*WRITTEN TASK*
Lines to restate from the data below: from the one containing "hfov_deg: 58.3" to the one containing "focal_mm: 3.3", both included. Give them again exactly, and only them.

*ENTRIES PROVIDED*

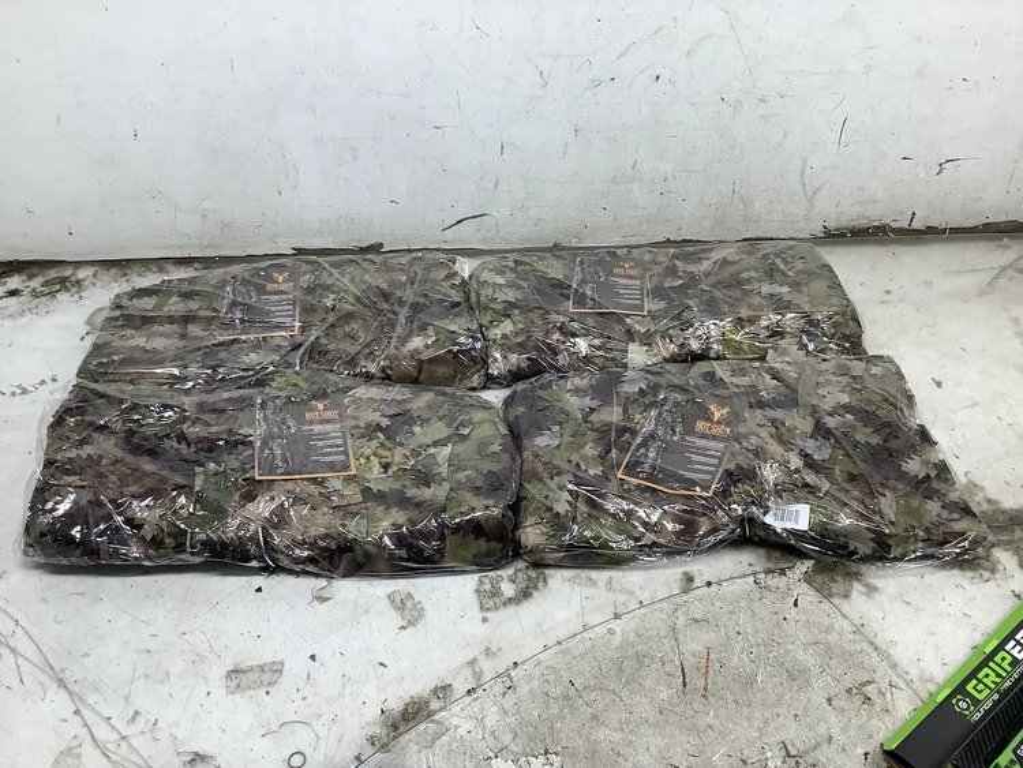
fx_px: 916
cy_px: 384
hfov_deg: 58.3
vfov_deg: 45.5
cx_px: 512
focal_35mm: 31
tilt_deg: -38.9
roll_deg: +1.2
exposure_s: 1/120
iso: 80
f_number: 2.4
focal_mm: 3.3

---

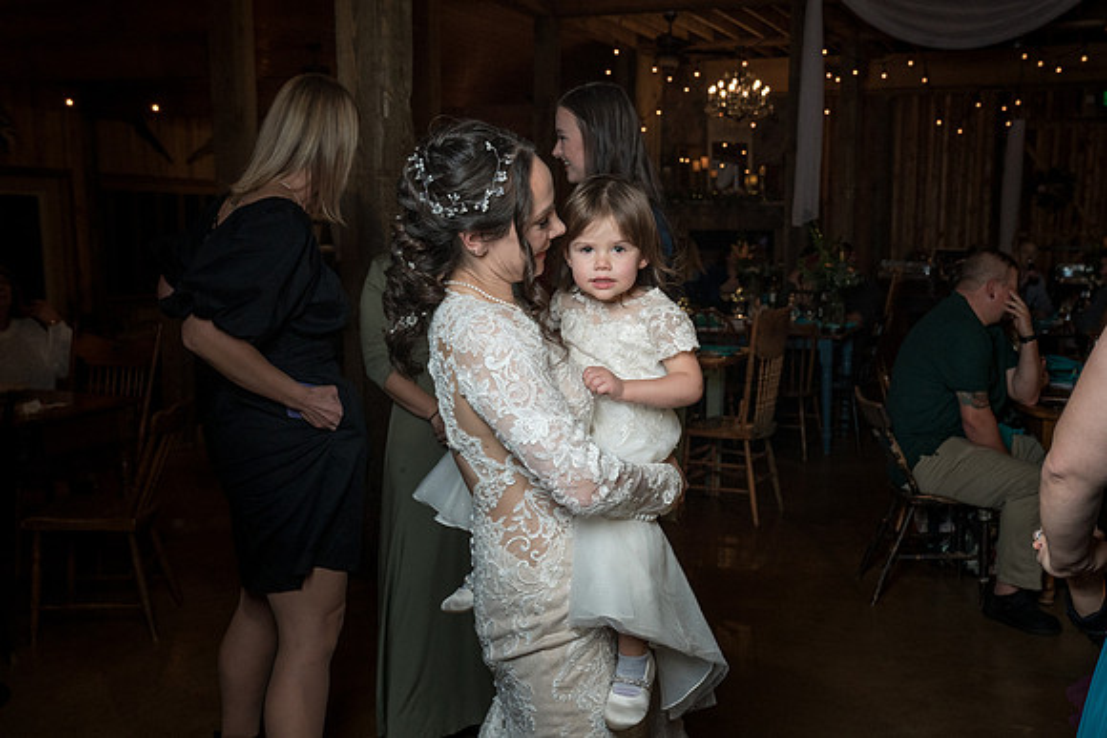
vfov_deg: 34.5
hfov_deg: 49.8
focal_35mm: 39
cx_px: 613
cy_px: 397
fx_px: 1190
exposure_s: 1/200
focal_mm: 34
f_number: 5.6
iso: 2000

*TASK OUTPUT*
hfov_deg: 58.3
vfov_deg: 45.5
cx_px: 512
focal_35mm: 31
tilt_deg: -38.9
roll_deg: +1.2
exposure_s: 1/120
iso: 80
f_number: 2.4
focal_mm: 3.3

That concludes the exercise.